The reports by the Mysuru-based Central Food Technological Research Institute were directly sent to the apex court in a sealed cover. According to IANS, senior counsel Vibha Datta Makhija, appearing for the central government had seen this conclusion.

In response, senior counsel Harish Salve, appearing for manufacturers Nestle India Ltd, told the court that that MSG occurs naturally in Maggi and was not an added flavour and added that government notification has accepted Nestle’s position that its presence could not be determined by any laboratory tests.

The copies of the test report will be given to all the parties appearing before the court in the matter within 3 days as the court adjourned the hearing to July 19.

The institute, the court had said, “shall also clarify whether the test relating to glutamic acid includes the test pertaining to monosodium glutamate”.


Food regulator FSSAI has allowed state authorities to start proceedings against noodle or pasta makers if taste enhancer monosodium glutamate (MSG) is found in their products despite carrying ‘No MSG’ or ‘No added MSG’ label on the packets.

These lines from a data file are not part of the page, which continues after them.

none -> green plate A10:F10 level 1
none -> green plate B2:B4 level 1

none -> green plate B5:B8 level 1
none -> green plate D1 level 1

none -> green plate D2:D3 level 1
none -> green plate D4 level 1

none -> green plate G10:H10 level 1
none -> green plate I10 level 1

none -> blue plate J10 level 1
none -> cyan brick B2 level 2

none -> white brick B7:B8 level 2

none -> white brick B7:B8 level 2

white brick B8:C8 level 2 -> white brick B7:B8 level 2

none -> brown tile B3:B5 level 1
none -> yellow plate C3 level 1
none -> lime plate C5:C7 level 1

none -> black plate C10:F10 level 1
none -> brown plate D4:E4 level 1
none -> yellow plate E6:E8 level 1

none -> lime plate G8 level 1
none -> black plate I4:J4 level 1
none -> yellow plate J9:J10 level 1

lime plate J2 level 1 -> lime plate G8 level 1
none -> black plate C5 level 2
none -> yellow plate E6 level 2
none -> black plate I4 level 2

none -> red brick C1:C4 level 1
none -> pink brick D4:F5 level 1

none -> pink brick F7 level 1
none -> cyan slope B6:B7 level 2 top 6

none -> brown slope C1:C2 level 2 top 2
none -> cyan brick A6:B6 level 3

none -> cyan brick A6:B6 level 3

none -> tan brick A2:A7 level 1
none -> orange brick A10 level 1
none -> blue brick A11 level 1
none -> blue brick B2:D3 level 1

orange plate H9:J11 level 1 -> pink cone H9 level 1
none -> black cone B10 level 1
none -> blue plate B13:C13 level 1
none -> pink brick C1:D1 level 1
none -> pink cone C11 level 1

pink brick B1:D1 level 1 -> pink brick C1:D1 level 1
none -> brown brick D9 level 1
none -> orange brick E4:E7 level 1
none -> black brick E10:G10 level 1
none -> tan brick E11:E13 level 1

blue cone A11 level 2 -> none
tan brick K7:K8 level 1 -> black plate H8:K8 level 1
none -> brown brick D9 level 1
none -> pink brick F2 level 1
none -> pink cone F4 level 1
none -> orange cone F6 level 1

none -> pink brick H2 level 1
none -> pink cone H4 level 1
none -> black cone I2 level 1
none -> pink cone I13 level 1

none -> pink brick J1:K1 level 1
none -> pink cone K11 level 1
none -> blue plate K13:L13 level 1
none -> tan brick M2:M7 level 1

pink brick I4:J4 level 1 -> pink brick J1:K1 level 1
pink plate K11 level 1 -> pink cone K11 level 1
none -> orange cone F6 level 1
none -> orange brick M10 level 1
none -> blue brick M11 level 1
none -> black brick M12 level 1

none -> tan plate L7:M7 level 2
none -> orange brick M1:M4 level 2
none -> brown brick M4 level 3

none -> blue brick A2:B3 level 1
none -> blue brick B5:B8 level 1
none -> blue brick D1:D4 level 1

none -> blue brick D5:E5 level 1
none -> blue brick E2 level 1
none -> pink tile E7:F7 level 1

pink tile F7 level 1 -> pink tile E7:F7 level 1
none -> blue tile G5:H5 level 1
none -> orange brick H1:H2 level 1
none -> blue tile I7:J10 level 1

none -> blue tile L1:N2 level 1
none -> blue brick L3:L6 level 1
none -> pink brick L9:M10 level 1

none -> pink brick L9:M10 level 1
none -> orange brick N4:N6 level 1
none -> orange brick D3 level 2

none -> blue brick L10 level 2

The direction, which comes after the Maggi controversy last year, clarified that state food safety commissioners can launch specific enforcement/prosecution only after ascertaining that MSG was “deliberately added” during the course of manufacturing and the same was not declared on the label of the noodle/pasta packer as per the food safety regulations.

“… To prevent, both, avoidable harassment/ prosecution of Food Business Operators (FBOs) as well as to ensure that consumers are facilitated to exercise informed choices in respect of what they eat, proceedings may be launched against FBOs only when the lables states “No MSG” or “No added MSG” and MSG is actually found in the impunged foodstuff,” Food Safety Standards Authority of India (FSSAI) said in an order.

Glutamate is naturally found in some common foods such as milk, spices, wheat, vegetables, etc.

Presently there is no analytical method to determine whether MSG was added to the product during its manufacture or was naturally present in the product. This can however be checked through inspection of the manufacturing premises.

“Commissioners of Food Safety are advised that specific enforcement/prosecution may not be launched against the manufacturers of Noodles/Pasta on account of presence of MSG/Glutamic Acid unless it is ascertained by the department that Monosodium Glutamate flavour enhancer (INS E-621) was deliberately added during the course of manufacture without required declaration on the label as indicated in Para 1 above,” the order added.

In June, Nestle had to withdraw its instant noodles brand Maggi from the market over allegations of high lead content and presence of MSG (monosodium glutamate).

The food safety regulator FSSAI had banned Maggi noodles after it found excess level of lead in samples, terming it as “unsafe and hazardous” for human consumption.